Hinzu kommt, dass seit Jahren Krankenhäuser geschlossen und Finanzen gekürzt werden. Die meisten Kliniken müssen an allen Ecken und Enden sparen. Sie haben keine Rücklagen, um nun massiv zu investieren, auszubauen und zusätzliches Material anzuschaffen. Mal ganz davon abgesehen, dass es dieses Material gar nicht gibt.

Atemgeräte, Schutzkleidung, Desinfektionsmittel: 
Es mangelt an allem

Die Sparmaßnahmen haben auch dazu geführt, dass die Kliniken nur das Nötigste vorrätig haben. Auf einen massiven Anstieg an Patienten sind sie nicht vorbereitet. Es müssten nun Atemgeräte, Schutzkleidung und Desinfektionsmittel angeschafft werden. Nur: Selbst wenn das Geld vorhanden wäre, könnte das nicht geschehen. Denn diese Materialien sind weltweit ausverkauft. Nicht nur für Privatleute, auch für die Medizin. Atemgeräte können nicht „mal eben“ gebaut werden. Schutzkleidung und Desinfektionsmittel gibt es nirgends. Es kann derzeit nicht ansatzweise genug produziert werden. 

Ein Notvorrat wäre nun nötig. Doch den gibt es nicht.

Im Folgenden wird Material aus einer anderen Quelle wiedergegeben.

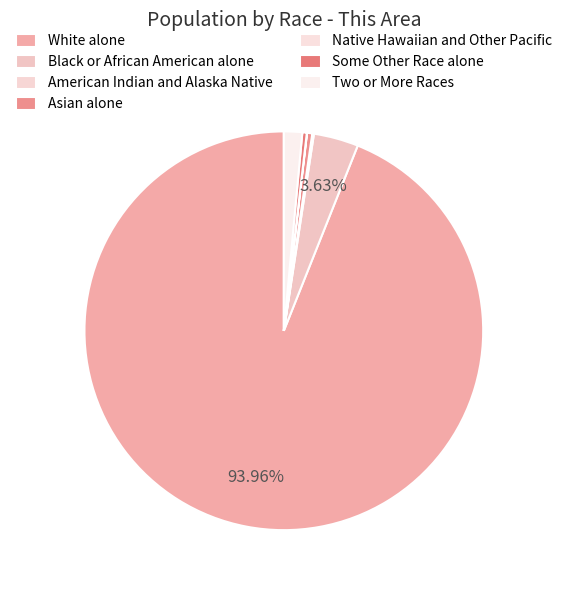

Does White alone represent more than half of the total?

Yes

Wir sparen seit Jahren an der falschen Stelle.

Die sicherheitsverwöhnte Bevölkerung verschlimmert die Lage

Den meisten Menschen in Deutschland merkt man gerade an, dass sie es gewöhnt sind, dass ihr Leben sicher und weitestgehend unproblematisch verläuft. Ihnen kommt gar nicht in den Sinn, dass ihnen nicht geholfen werden könnte, wenn sie zum Arzt gehen. Wir sind es in Deutschland gewöhnt, dass wir nur ins Regal greifen müssen, um unser Essen zu beschaffen. Dass wir sicher vor furchtbaren Schrecken sind. Und dass wir im Zweifel in die Notaufnahme gehen können und uns dort jemand wieder heile macht. Dass all das irgendwann mal keine Selbstverständlichkeit sein könnte, liegt für die Meisten außerhalb jeglicher Realität. 

Doch genau das wird vermutlich bald Realität. Eben wegen dieser naiven Sorglosigkeit. 

Die niedrige Sterblichkeitsrate derzeit veranlasst viele in der Bevölkerung, die Pandemie auf die leichte Schulter zu nehmen und die empfohlenen Sicherheitsregeln in den Wind zu schlagen. Ein tödlicher Fehler. Vielleicht nicht für die Person selber, aber womöglich für ihren Nachbarn. Denn durch den Mangel an Vorsicht schießen die Infektionszahlen gerade in die Höhe. Würden sich alle an die Vorsichtsmaßnahmen, die von WHO, RKI und Bundesregierung gefordert werden, halten, dann hätte unser Gesundheitswesen vermutlich tatsächlich kein Problem. Dann blieben die Infektionszahlen so konstant niedrig, dass die Krankenhauskapazitäten nicht gesprengt würden. Doch derzeit sorgt die deutsche Bevölkerung dafür, dass wir wohl sehr bald in großen Schwierigkeiten stecken werden.

Nein, wir sind auch in Deutschland alles andere als vorbereitet. Wir sind ganz sicher nicht gegen COVID-19 immun.